The deltoids can be separated into three groups, based on their points of attachment and basic function.
- The anterior deltoid
Comes across the front of the shoulder. It originates on your clavicle, the bone that runs across the front of your shoulder girdle just below your neck. It attaches to the humerus bone in your upper arm. It is used during shoulder flexion (rasing the arm straight out in front of your body) and horizontal adduction (bringing your arms together). These two motions result in forward pushing actions like passing a basketball, pushing your child up into the air to play airplane while you are lying on the floor in the living room and doing a traditional or modified push-up.
- The middle deltoid
Participates in abduction, but this abduction is not in the horizontal plane. These muscle fibers run right over the crest of your shoulder in the sitting or standing position. Think of raising your arm to shoulder height straight out to the side _ this is abduction. Holding a bag or sack of groceries out for your roommate is a good example.
- The posterior deltoid
Comes across the back of the shoulder. It originates on the scapulae and inserts on the humerus. It opposes the motions of the anterior deltoid. It is primarily responsible for shoulder extension (lowering the arm from an elevated position) and shoulder abduction. Posterior deltoid fibers are recruited during pulling-type actions like opening the refrigerator or pulling something apart.
Now that you have a good idea of where this muscle group is and what it does, which of the three areas do you think is the strongest? Consider your daily life and how much of your movement is oriented toward the front of your body? Towards the back?
Because of the extensive pushing movements you encounter every day, the anterior deltoids tend to be overworked. To add to the problem, many people on a weight training program do more exercises that incorporate the anterior deltoid.

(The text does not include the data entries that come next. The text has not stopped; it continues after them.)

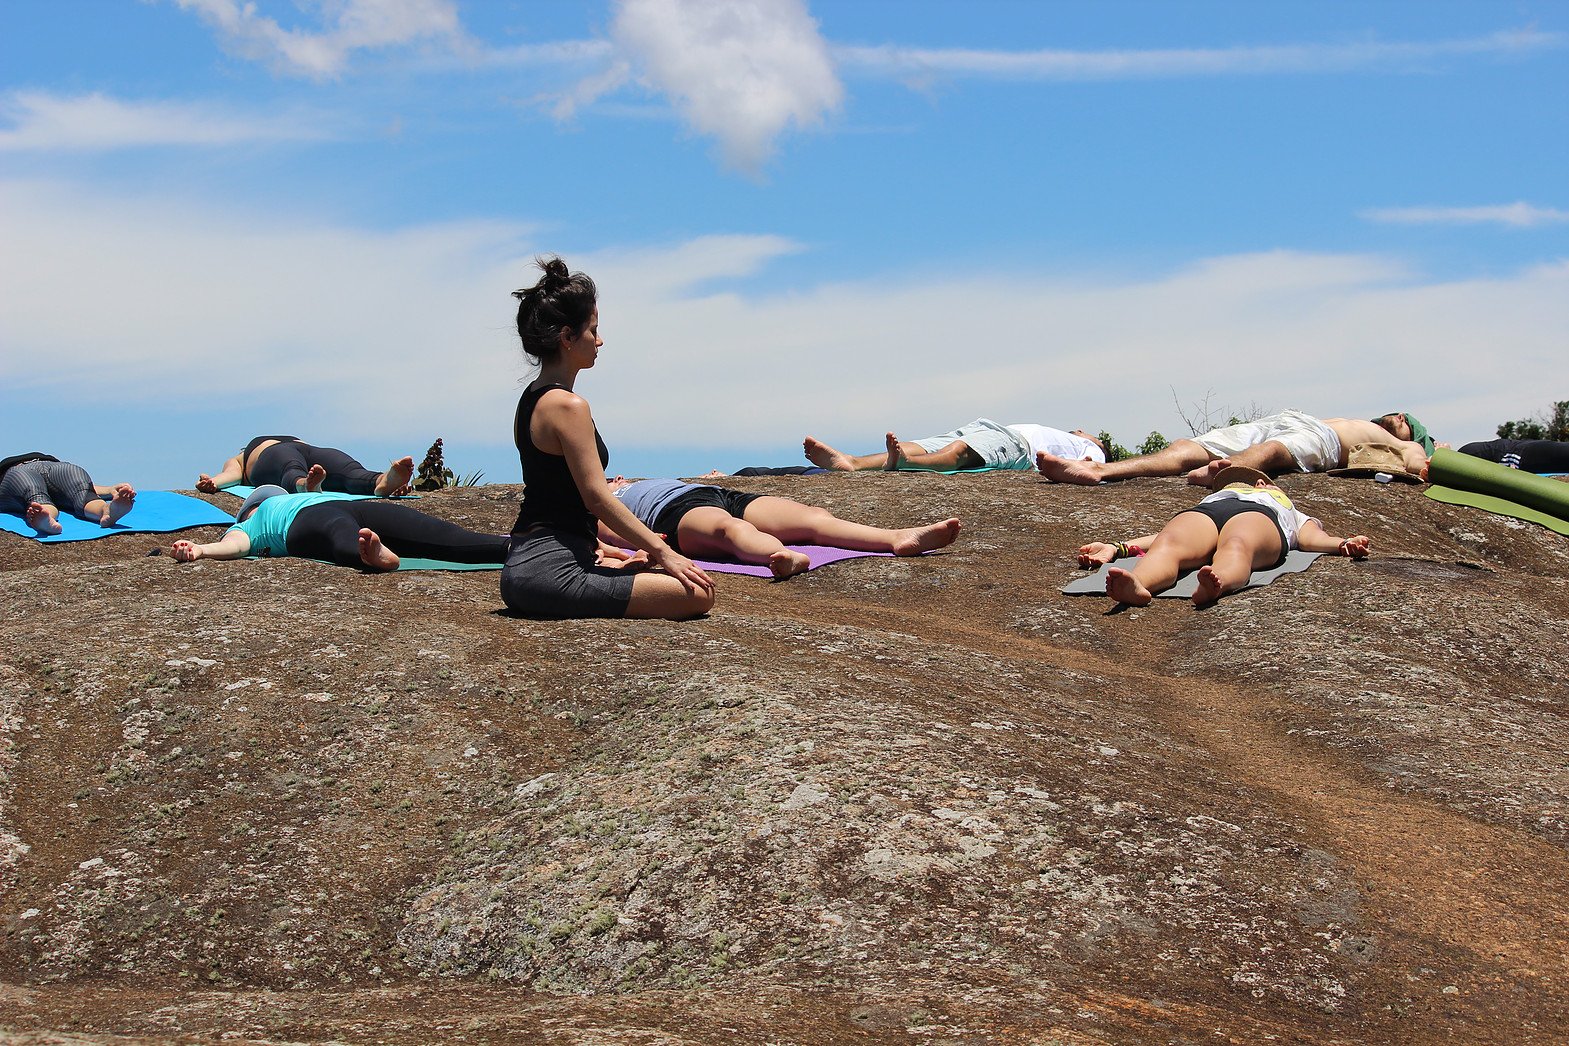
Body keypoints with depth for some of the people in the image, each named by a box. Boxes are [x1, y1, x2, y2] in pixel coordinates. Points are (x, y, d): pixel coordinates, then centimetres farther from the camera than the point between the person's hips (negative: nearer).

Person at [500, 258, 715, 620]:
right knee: (699, 593, -14)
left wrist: (600, 552, 21)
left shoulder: (531, 399, 15)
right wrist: (663, 551, -12)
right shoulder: (569, 406, -15)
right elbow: (597, 497, -17)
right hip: (552, 572, -10)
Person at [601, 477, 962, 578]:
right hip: (679, 514, -6)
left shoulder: (647, 485, 46)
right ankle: (785, 559, -76)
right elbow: (603, 528, 6)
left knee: (815, 516, -21)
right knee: (730, 527, -43)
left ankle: (900, 538, -44)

This is because they can visualize themselves in the mirror during these exercises or they choose an exercise to stress the pectorals and unknowingly they will also work the anterior deltoid.

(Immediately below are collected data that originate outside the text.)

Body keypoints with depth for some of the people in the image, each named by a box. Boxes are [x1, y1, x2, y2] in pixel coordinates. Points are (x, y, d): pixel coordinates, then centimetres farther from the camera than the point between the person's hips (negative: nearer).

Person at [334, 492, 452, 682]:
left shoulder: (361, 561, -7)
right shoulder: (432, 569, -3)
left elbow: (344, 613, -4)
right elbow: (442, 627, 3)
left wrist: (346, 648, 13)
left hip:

When an imbalance occurs, usually the anterior deltoids have become tight and shortened while the infrequently worked posterior deltoid is stretched and relaxed. Combined together, the shoulders begin to chronically round forward, which can be seen from the side while standing in front of the mirror.

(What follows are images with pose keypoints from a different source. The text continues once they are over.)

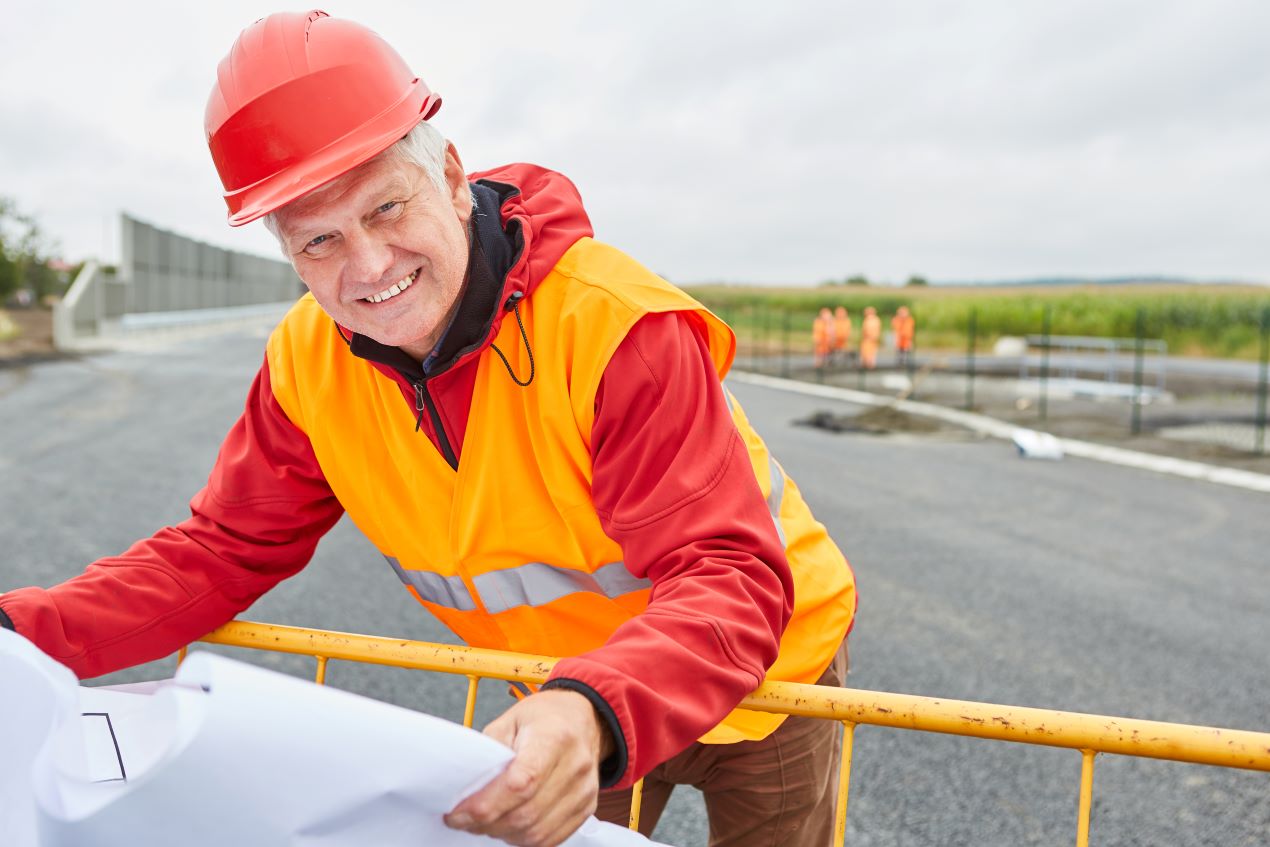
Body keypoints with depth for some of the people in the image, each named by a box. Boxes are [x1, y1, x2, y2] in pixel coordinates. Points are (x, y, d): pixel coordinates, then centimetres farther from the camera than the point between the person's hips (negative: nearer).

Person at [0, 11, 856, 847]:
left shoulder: (616, 327, -33)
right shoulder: (308, 363, -15)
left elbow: (729, 577, -36)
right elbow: (223, 553, -7)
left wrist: (598, 716, -55)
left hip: (764, 675, -3)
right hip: (566, 698, 4)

To correct this problem, consider adding more exercises to your program that recruit posterior deltoids, such as a prone back fly or a seated rowing motion. Also, consider temporarily reducing the number of exercises you perform that require anterior deltoids until you feel the muscle groups have been balanced.
If you are unsure how to do the above exercises or would like more examples, make an appointment with a personal trainer or your fitness center's weight room staff. Through proper form, you can balance those deltoids and regain excellent shoulder girdle posture.